Why three different mechanisms?¶
- Species sits inside the thermal-fluid solver's main loop with no separate driver — sharing
enthalpy,temp, velocity arrays directly is cheapest and gives genuine two-way coupling within one timestep. - Mechanical is structured to be optionally split into a separate process (when
mech_threads > 0) so its EBE FEM solve doesn't steal cores from the CFD time loop. When in-process, it shares arrays; when out-of-process, it consumes per-step binary snapshots. - CA is a separate executable (Fortran-OpenMP, but launched as
PHOENIX_RUN_MODE=ca) running on a different uniform mesh and with its own time-step controller (typically 10× finer than thermal). Sharing in-process arrays would force a single timestep to serve both, defeating both. A binary file queue cleanly decouples the timesteps and lets each solver run at its native cadence.
Thermal ↔ Species (shared memory)¶
Species concentration C (mass fraction of the primary alloy) is an additional scalar field allocated alongside enthalpy, temp, etc. inside the thermal-fluid solver.

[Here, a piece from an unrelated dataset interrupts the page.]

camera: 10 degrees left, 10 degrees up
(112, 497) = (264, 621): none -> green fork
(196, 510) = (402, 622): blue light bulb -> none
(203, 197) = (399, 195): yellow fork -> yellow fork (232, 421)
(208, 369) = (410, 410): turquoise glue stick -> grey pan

The species transport equation is solved as one more pass through the same mod_solve machinery using the same velocity field and convective-diffusive operators.

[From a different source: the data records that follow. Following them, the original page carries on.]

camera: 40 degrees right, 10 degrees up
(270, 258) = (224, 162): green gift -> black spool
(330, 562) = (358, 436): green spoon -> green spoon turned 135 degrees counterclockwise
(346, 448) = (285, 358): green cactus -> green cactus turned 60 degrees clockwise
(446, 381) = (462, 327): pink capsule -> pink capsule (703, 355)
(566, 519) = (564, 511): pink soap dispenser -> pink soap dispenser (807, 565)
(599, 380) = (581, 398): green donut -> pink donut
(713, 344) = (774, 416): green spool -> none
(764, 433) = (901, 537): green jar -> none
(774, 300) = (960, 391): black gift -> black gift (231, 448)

Coupling back into thermal-fluid:
- Solidus / liquidus temperatures become functions of
C(tsolid_field,tliquid_field) → updatesfracldirectly. - Density / viscosity / specific heat / latent heat use
C-weighted averages between the two alloys' values. - Marangoni stress at the free surface picks up an extra solutal term
dgdC * grad(C)next to the thermal Marangoni term.
There's no inter-process protocol — every step both fields advance together inside the same Fortran routines.
Thermal → Mechanical¶
Two operating modes, selected by mech_threads in run.sh:
In-process (mech_threads = 0)¶
Mechanical solve fires inside the thermal main loop at mod(step_idx, mech_interval) == 0. It reads temp and solidfield directly from the thermal-fluid arrays, calls solve_mech_cg (preconditioned conjugate gradient on EBE assembly), and writes its output VTK files. The thermal loop then continues. No file I/O between the two solvers; the price is that mech and thermal share one OpenMP team.

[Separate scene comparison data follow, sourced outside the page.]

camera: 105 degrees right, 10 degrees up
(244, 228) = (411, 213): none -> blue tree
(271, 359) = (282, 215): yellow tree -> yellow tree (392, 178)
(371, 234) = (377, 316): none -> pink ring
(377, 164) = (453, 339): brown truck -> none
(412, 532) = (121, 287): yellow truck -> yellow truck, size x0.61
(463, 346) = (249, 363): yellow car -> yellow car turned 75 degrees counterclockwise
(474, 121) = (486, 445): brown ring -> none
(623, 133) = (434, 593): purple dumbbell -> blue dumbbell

Out-of-process (mech_threads > 0)¶
When the user passes a non-zero mechanical thread count, run.sh spawns a second cluster_main process with PHOENIX_RUN_MODE=mechanical. The thermal solver writes per-step binary snapshots:
result/<case>/mechanical_results/mech_input_<step>.bin
result/<case>/mechanical_results/mech_input_<step>.ready <- atomic-rename sentinel
The mech process polls for the .ready sentinel, reads the corresponding .bin, runs the solve, then deletes the consumed pair. Sentinel-file pattern (write .bin first, rename .tmp → .ready last) guarantees the reader never sees a half-written payload — same pattern as CA's coupling queue (below).
The two processes share no memory; the OS scheduler treats them as independent and they can each saturate their own OpenMP team.
The roller / Z-only Dirichlet BC at the bottom face — uz(:,:,1) = 0, ux/uy free — applies in both modes.
Thermal → CA (binary frame queue)¶
CA runs as an out-of-process Fortran-OpenMP solver on a uniform sub-domain. It consumes the thermal field as a queue of per-step binary frames written by the thermal solver. The queue lives in result/<case>/coupling/:
ca_input_000001.bin
ca_input_000002.bin
ca_input_000003.bin
…
ca_input_END <- zero-byte sentinel; thermal touches this when its
time loop exits
Frame format¶
One little-endian binary file per exported thermal step:
Header (76 bytes):
int64 frame_id monotonic, matches the filename's step index
real64 t_sim physical time (s)
real64 x0, y0, z0 sub-array corner in global coordinates (m, left
face of cell 1; cell-i centre is x0 + (i-0.5)*hx)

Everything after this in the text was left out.